Teledoktoren könnten nicht direkt eingreifen, ihnen fehlten auch eigene Sinneseindrücke wie Tasten oder der Geruch des Patienten, sagte Didion. Und das Sichtfeld über das Tablet sei eingeschränkt. Daher seien Erfahrung und Schulungen für Telenotärzte und die Notfallsanitäter ganz wichtig, betonten Fachleute. Eine Begrenzung des Systems könne auch eine schlechte Internetqualität sein.
„Es geht nicht um Ersatz, sondern um deutliche Verbesserungen der notärztlichen Versorgung“, sagte der zuständige Innenminister Michael Ebling (SPD) vor der Abstimmung im Landtag.
Der Telenotarzt sei eine Entlastung für das System und biete eben dadurch neue Effekte, weil der Notarzt einen Kollegen oder eine Kollegin mit Fachexpertise dazu holen könne. Die Gesetzesänderung stabilisiere die Qualität, die Schnelligkeit und die Zuverlässigkeit des Systems.
Der Einstieg in das telenotärztliche System dürfe nicht zum Ausstieg aus der bewährten Notarztversorgung werden, warnte der gesundheitspolitische Sprecher der CDU-Fraktion, Christoph Gensch. Darauf müsse geachtet werden. Auch darauf, dass die Hilfeleistungsfrist im Flächenland nicht zu lang werde.

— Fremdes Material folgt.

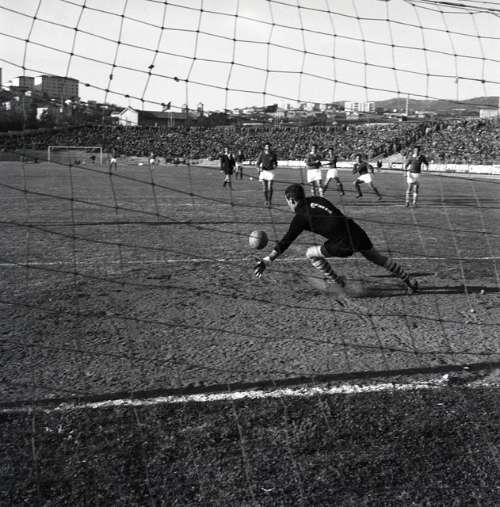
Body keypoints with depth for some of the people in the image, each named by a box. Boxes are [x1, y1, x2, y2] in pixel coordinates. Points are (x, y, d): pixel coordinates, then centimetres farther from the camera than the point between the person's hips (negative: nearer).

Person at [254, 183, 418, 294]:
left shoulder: (301, 216, -4)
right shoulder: (316, 199, 14)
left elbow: (286, 241, -7)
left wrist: (267, 260, -6)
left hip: (343, 244, -7)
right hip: (358, 233, 7)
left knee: (311, 254, 9)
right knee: (378, 257, 27)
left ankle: (338, 283, 18)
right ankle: (409, 281, 37)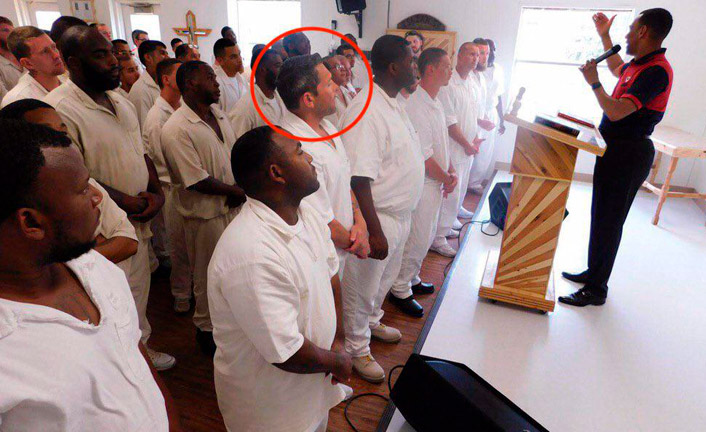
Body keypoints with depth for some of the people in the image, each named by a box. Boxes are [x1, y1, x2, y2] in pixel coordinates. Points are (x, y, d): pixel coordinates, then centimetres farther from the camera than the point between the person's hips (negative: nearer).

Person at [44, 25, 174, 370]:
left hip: (137, 223, 8)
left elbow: (142, 153, 13)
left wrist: (156, 193, -3)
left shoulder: (121, 103, 8)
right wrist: (133, 204, -16)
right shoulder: (59, 109, -19)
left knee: (139, 292, 23)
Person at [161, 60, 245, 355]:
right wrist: (236, 191, -12)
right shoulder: (175, 130, -19)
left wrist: (241, 189, -7)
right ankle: (206, 329, 33)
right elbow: (197, 181, -21)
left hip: (234, 206, 7)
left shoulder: (218, 115, 7)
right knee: (208, 277, 10)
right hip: (205, 215, -7)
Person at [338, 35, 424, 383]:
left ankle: (371, 322, 52)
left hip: (399, 214, 10)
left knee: (385, 276, 27)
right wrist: (374, 232, -28)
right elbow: (359, 179, -28)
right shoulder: (365, 110, -24)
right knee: (362, 286, 10)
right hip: (376, 217, -10)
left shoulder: (392, 103, 8)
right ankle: (357, 348, 32)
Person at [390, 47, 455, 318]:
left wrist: (451, 172, 5)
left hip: (437, 183, 10)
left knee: (426, 237, 20)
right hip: (422, 185, -10)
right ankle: (400, 290, 18)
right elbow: (423, 156, -23)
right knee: (417, 239, 1)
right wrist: (446, 179, -10)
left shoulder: (435, 102, 11)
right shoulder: (416, 105, -22)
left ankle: (411, 278, 38)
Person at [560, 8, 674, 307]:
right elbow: (617, 70, 35)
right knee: (601, 216, 17)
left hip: (627, 155, -10)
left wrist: (594, 83, -15)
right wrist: (604, 36, 32)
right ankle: (593, 272, 32)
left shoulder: (655, 71, -20)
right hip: (615, 148, 10)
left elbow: (616, 112, -28)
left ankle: (596, 290, 8)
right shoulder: (640, 64, 11)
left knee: (608, 221, -3)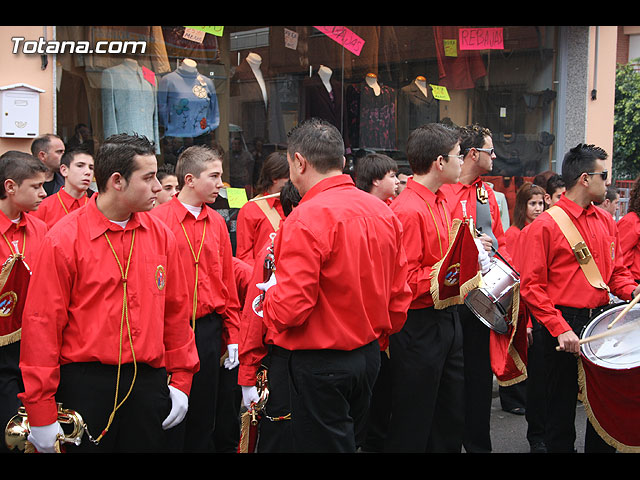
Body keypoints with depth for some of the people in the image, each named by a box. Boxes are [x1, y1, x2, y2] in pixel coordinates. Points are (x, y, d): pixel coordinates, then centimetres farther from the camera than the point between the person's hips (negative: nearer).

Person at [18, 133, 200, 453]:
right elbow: (42, 324, -9)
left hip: (149, 381, 4)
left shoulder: (161, 235, 4)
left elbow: (176, 311, 10)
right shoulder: (64, 240, -9)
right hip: (84, 383, -4)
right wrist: (41, 414, -10)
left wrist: (181, 379, 8)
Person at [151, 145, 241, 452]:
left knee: (204, 414, 13)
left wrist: (232, 335, 9)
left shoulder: (217, 223, 8)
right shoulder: (158, 219, -8)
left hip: (209, 329, 5)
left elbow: (227, 282, 12)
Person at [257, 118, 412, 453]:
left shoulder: (307, 219, -20)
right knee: (348, 439, 22)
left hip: (317, 365, -7)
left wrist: (271, 293, -1)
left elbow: (289, 309, -23)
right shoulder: (383, 212, 2)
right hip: (369, 356, 8)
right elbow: (399, 294, 8)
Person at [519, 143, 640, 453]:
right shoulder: (545, 225, -10)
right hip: (563, 323, -6)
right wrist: (560, 329, -20)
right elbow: (531, 286, -13)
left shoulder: (606, 221, 10)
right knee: (562, 407, 6)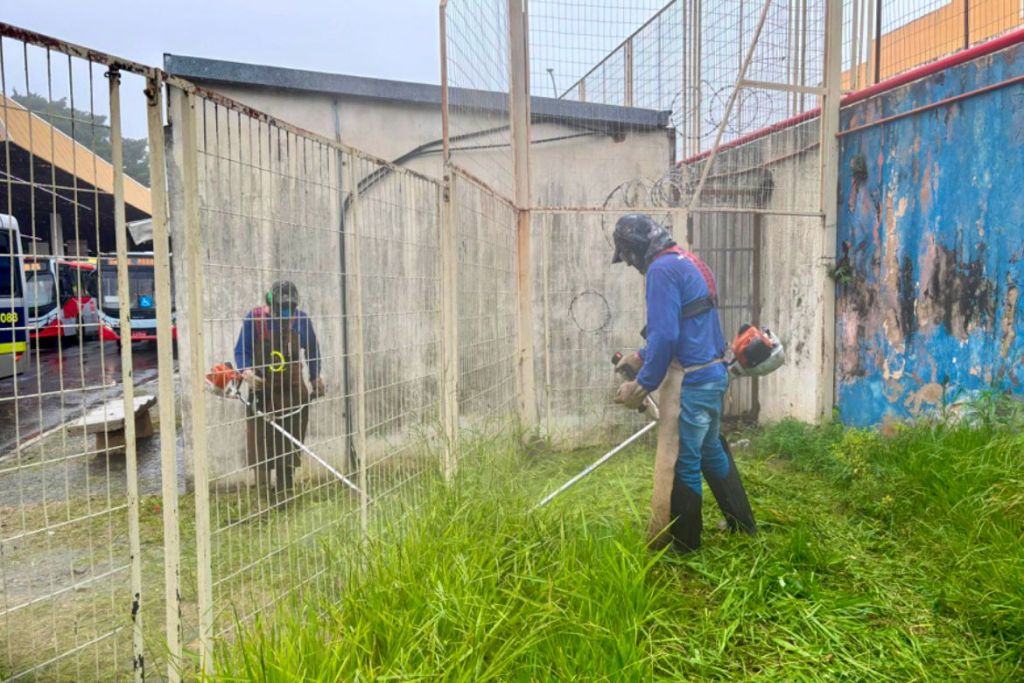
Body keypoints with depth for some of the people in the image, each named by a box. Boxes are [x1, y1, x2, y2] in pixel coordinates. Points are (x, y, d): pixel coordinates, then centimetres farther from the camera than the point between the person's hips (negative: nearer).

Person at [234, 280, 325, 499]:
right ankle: (262, 496, 7)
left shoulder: (301, 320, -6)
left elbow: (312, 350, 10)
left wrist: (315, 377, 15)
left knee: (288, 446, 6)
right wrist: (246, 370, -25)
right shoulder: (254, 318, -10)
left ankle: (284, 494, 18)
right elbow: (241, 351, -6)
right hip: (262, 391, -1)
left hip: (292, 391, 2)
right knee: (260, 442, -3)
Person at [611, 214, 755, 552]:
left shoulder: (662, 269, -16)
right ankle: (742, 523, 39)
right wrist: (642, 356, 18)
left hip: (690, 382, -10)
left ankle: (684, 545, 18)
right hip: (713, 373, 10)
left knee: (681, 464, 3)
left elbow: (665, 335, -23)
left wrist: (643, 386, -14)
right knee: (711, 450, 24)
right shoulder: (688, 262, 15)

Und was ändert sich beim Notruf 112?
Die sieben integrierten Leitstellen im Land müssten so ausgestattet werden, dass sie auch Notrufe über die 112 in anderer Form als per Telefon entgegennehmen können – etwa per Textnachricht oder per Videoanruf. Dieser barrierefreie Notruf soll es etwa hörgeschädigten Menschen ermöglichen, im Notfall leichter Rettungsdienste zu alarmieren.
Dies muss laut Europarecht spätestens am 28. Juni 2027 möglich sein. Der Ministeriumssprecher erläuterte, dafür brauche es noch einige technische Voraussetzungen.
Die Kosten könnten noch nicht beziffert werden, heißt es im Entwurf. Die Schätzungen schwanken erheblich und reichen von einer Million Investitionskosten und 200.000 Betriebskosten pro Jahr bis zu 4,2 Millionen Euro Investitionskosten und 840.000 Euro Betriebskosten jährlich. Die Einführung des Telenotarztes in das Rettungsdienstgesetz dagegen verursache keine zusätzlichen Kosten.